Khadi: Indian Craftsmanship, Courtesy of Issey Miyake Inc.

Makiko Minagawa may be a behind-the-scenes name in Issey Miyake’s design studio, but she is far from unrecognizable. In fact, her personal touch and influence is woven into the fabric itself. Minagawa was textile director for Issey Miyake from the conception of the brand until 2000, when she became creative director of HaaT: a line within the studio emphasizing textile first. Now, an exhibition in Issey Miyake’s flagship store in Tribeca, “Khadi: Indian Craftsmanship,” celebrates not only Minagawa’s own work but also her longtime friendship with Indian textile mastermind Martand Singh (1947–2017). Though she prefers not to appear publicly, Minagawa and I sit down the morning of the opening over tea to discuss her work, her relationship with the handspun, hand-woven cotton fabric known as Khadi and her philosophy of fashion.

Portrait of Makiko Minagawa. Photo by Yasuaki Yoshinaga.

She tells me, “HaaT’s meaning is threefold: The first is ‘haat’ which means ‘village market’ in Sanskrit—symbolizing a collection that includes a diverse range of techniques, textiles and aesthetics.The second is ‘heart’—a reference to the warmness of human touch in design, and the third, ‘haath’ is the Sanskrit word for ‘hands’, representing the collective and intersecting hands of a collaboration of Japanese design and craftsmanship from India.” Martand Singh was a champion for Indian traditions in textiles and worked closely with HaaT. Asked how she navigated the intersection of her own heritage with that of Singh’s, Minagawa says, “I have always been drawn to the making of the clothes before the clothes themselves. Khadi has become a special part of how I create. I grew up in Kyoto where the first kimonos were made and it is a craft that has been worked on for thousands of years. My family was in the business and very early on, I began to take notice of the dyeing processes and the staining processes. When I met Martand, I was introduced to the fundamentals of Indian weaving and fabric making and I felt the combination was seamless. Both were beautiful and designed to put fabric first. In this collection, I have drawn from both traditional Indian craftsmanship as well as Japanese technology-oriented practices.”

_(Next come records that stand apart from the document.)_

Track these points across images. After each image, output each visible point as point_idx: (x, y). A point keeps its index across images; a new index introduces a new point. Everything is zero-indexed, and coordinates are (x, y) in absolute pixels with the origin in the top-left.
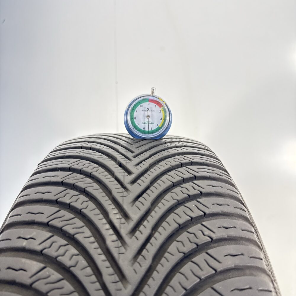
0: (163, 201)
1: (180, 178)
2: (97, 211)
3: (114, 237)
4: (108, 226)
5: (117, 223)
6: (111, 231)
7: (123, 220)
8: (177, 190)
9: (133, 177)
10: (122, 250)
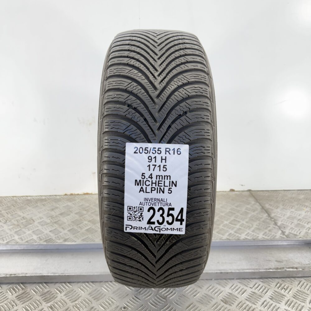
0: (171, 65)
1: (179, 55)
2: (145, 68)
3: (152, 77)
4: (150, 73)
5: (153, 72)
6: (151, 75)
7: (155, 71)
8: (177, 60)
9: (158, 56)
10: (155, 80)
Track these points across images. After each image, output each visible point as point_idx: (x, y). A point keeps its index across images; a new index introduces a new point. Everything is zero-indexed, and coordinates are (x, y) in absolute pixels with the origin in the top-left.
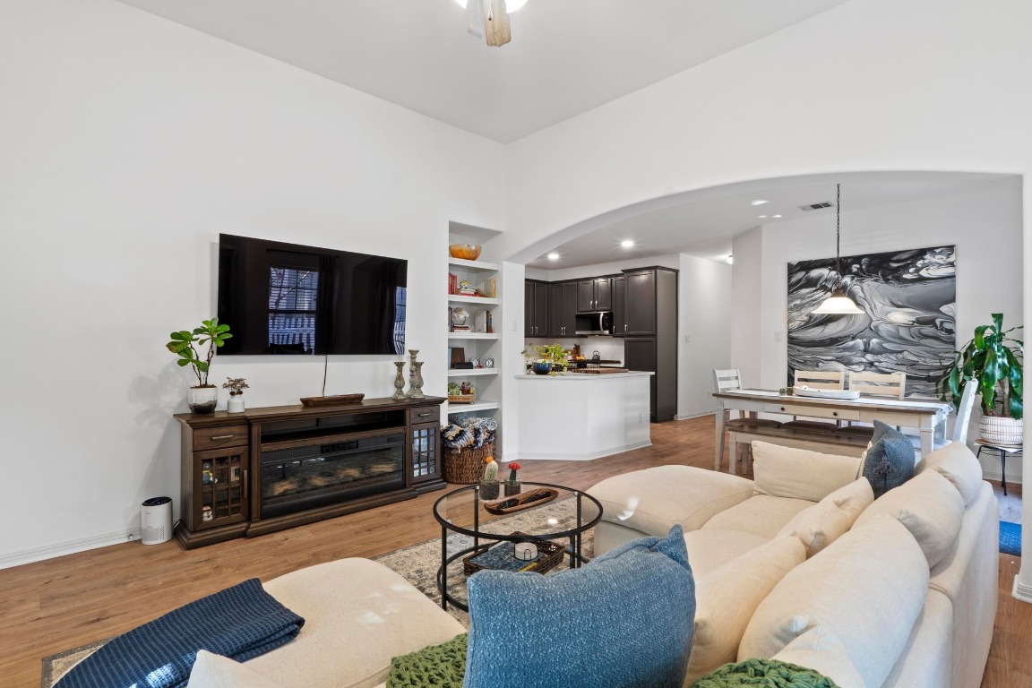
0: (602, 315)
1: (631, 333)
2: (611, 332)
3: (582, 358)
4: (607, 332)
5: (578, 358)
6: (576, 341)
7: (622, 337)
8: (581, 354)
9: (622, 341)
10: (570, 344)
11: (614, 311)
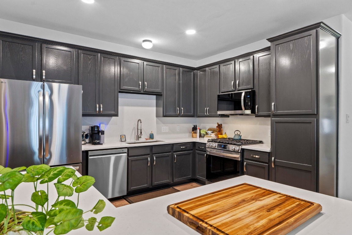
0: (243, 94)
1: (280, 112)
2: (253, 112)
3: (224, 136)
4: (248, 112)
5: (220, 136)
6: (219, 120)
7: (268, 116)
8: (224, 133)
9: (268, 121)
10: (213, 123)
11: (256, 89)
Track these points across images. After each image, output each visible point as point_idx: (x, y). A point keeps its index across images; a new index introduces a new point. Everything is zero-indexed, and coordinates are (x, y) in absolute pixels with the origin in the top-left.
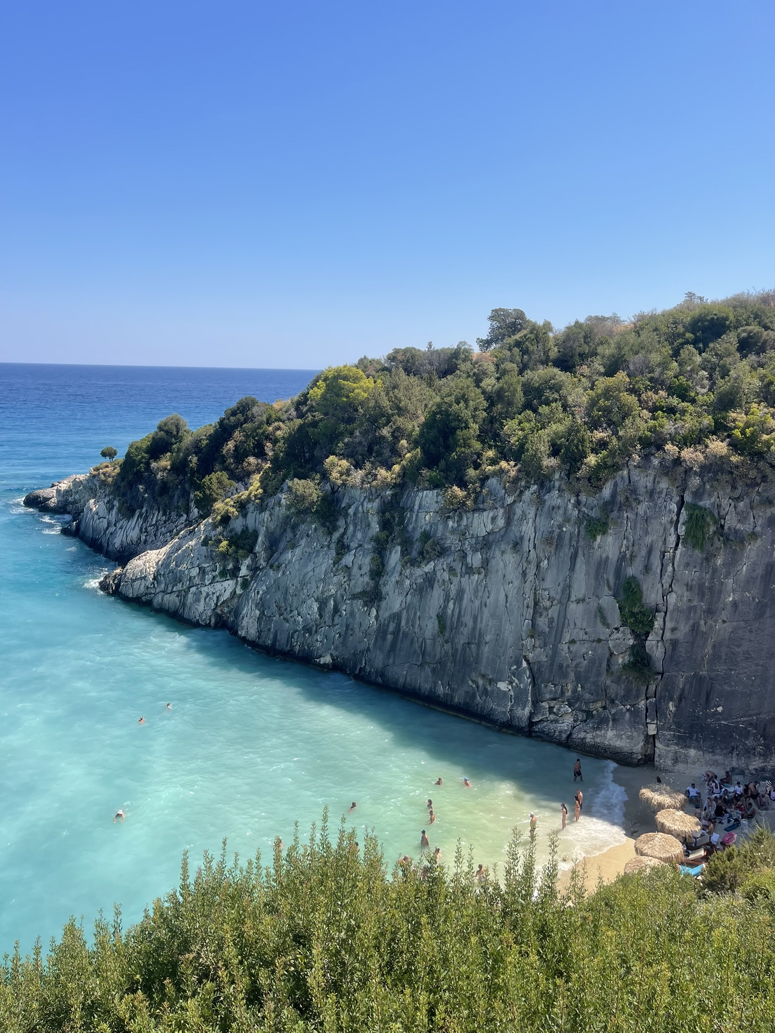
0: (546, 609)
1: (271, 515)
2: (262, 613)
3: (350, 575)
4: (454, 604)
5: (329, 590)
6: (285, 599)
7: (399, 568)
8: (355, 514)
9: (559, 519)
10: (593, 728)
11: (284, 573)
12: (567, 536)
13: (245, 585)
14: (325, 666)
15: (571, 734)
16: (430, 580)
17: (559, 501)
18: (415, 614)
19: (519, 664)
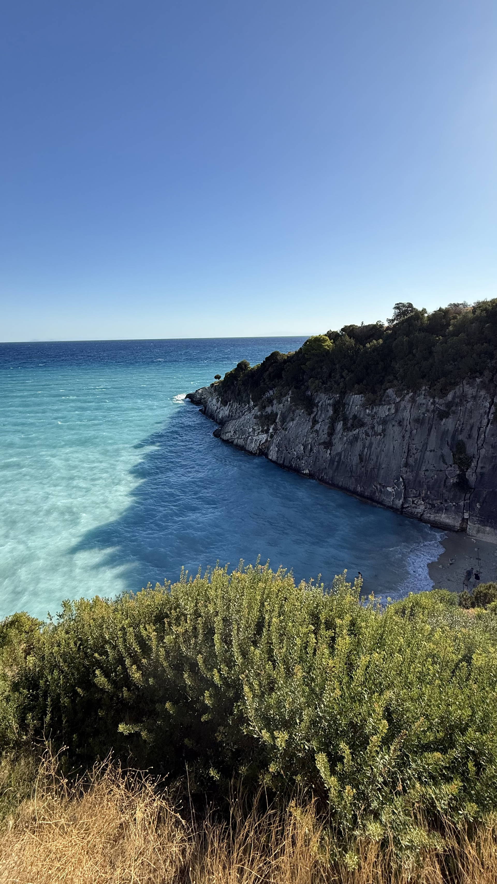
0: (414, 454)
1: (283, 405)
2: (279, 450)
3: (318, 434)
4: (368, 449)
5: (308, 440)
6: (289, 444)
7: (341, 431)
8: (321, 406)
9: (424, 410)
10: (435, 512)
11: (288, 432)
12: (427, 419)
13: (272, 436)
14: (305, 474)
15: (423, 514)
16: (356, 438)
17: (424, 400)
18: (348, 453)
19: (398, 479)
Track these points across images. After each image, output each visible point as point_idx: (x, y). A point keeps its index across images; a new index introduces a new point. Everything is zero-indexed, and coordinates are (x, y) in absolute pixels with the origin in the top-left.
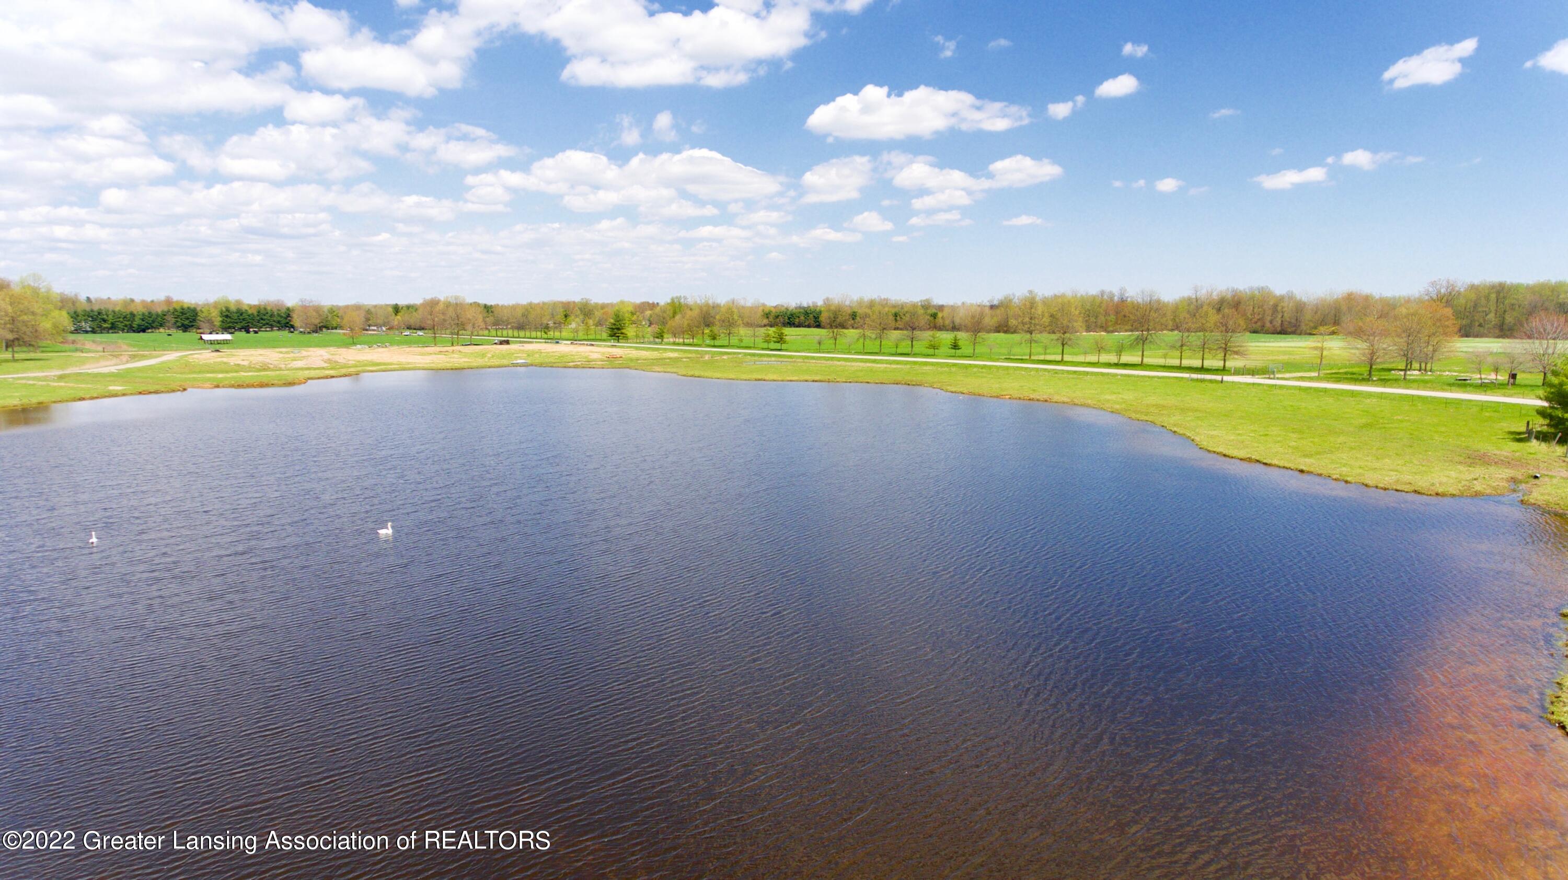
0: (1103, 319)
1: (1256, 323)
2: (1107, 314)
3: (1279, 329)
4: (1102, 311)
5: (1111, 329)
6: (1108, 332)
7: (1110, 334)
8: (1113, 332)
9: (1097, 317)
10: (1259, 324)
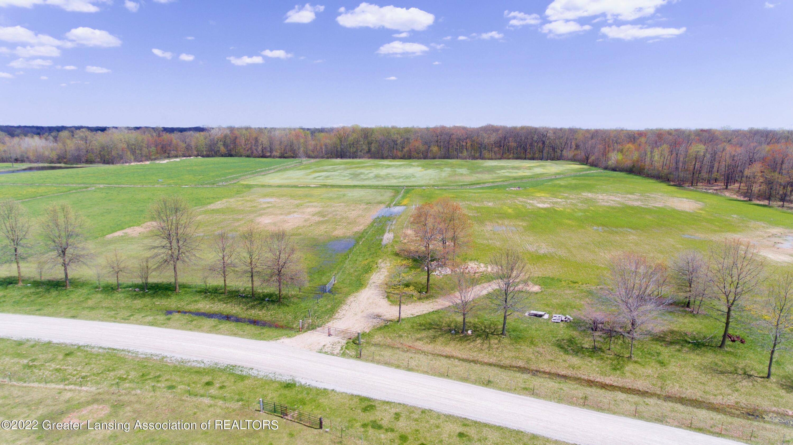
0: (146, 150)
1: (248, 150)
2: (148, 146)
3: (261, 155)
4: (144, 145)
5: (153, 157)
6: (152, 160)
7: (153, 162)
8: (155, 159)
9: (141, 150)
10: (250, 151)
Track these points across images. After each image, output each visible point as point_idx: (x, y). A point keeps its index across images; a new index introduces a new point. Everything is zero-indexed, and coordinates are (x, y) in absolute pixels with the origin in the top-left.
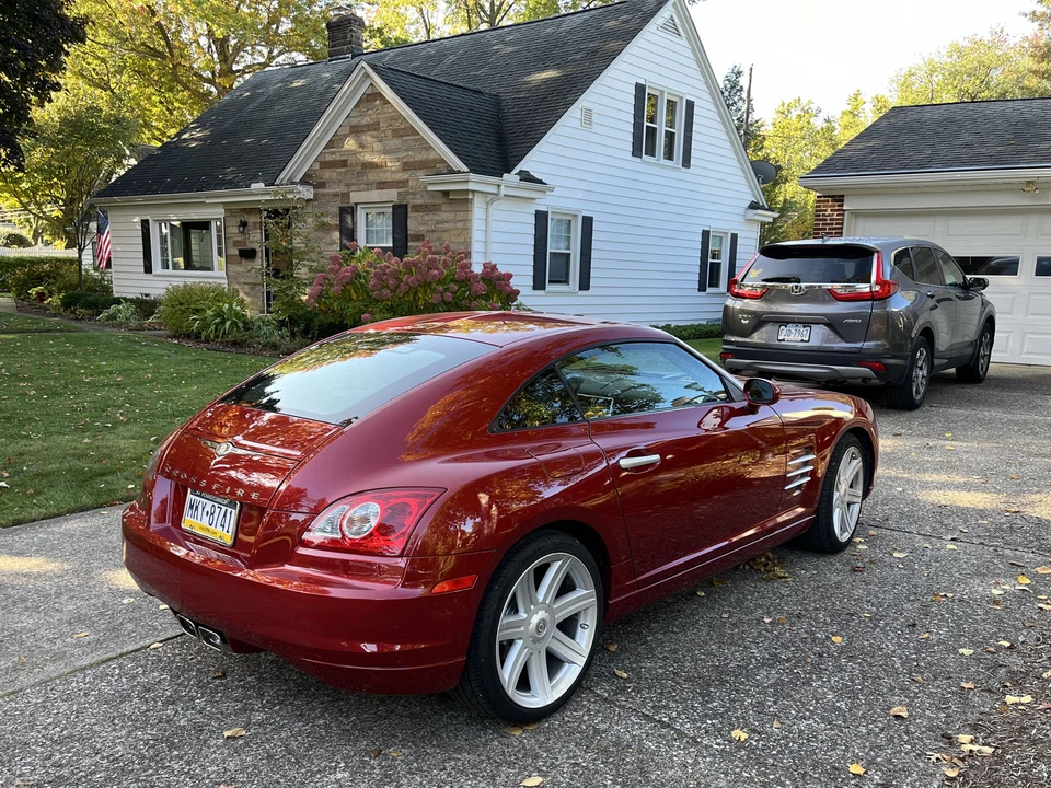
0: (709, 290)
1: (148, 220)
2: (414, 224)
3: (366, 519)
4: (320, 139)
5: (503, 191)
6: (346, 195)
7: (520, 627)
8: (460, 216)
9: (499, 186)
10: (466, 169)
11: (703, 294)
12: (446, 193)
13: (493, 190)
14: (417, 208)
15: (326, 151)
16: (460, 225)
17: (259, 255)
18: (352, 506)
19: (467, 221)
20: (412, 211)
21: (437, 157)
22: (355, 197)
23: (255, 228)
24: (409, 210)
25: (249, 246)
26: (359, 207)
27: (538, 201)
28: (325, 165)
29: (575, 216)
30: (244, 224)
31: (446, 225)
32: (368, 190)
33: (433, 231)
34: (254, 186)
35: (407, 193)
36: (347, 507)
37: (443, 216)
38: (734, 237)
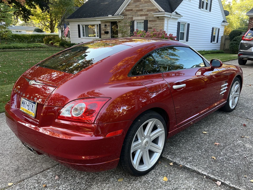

Khadi: Indian Craftsmanship, Courtesy of Issey Miyake Inc.

Minagawa and I speak through her translator for nearly an hour. She shows me pieces that are featured in the show and details how each was made, whether dyed with indigo or screen-printed with massive mismatched broken blocks. She laughs coyly when I tell her that despite her genius in textile, she is very much so a designer. Her craft differs from the usual process, she often explains. Most designers envision a silhouette and then find the fabric to match the vision. Minagawa works in the reverse, tailoring blouses and loose-fitting pants to best match the grain and integrity of the fabric.

“Khadi: Indian Craftsmanship” runs through August 22 at Issey Miyake, 119 Hudson Street, New York.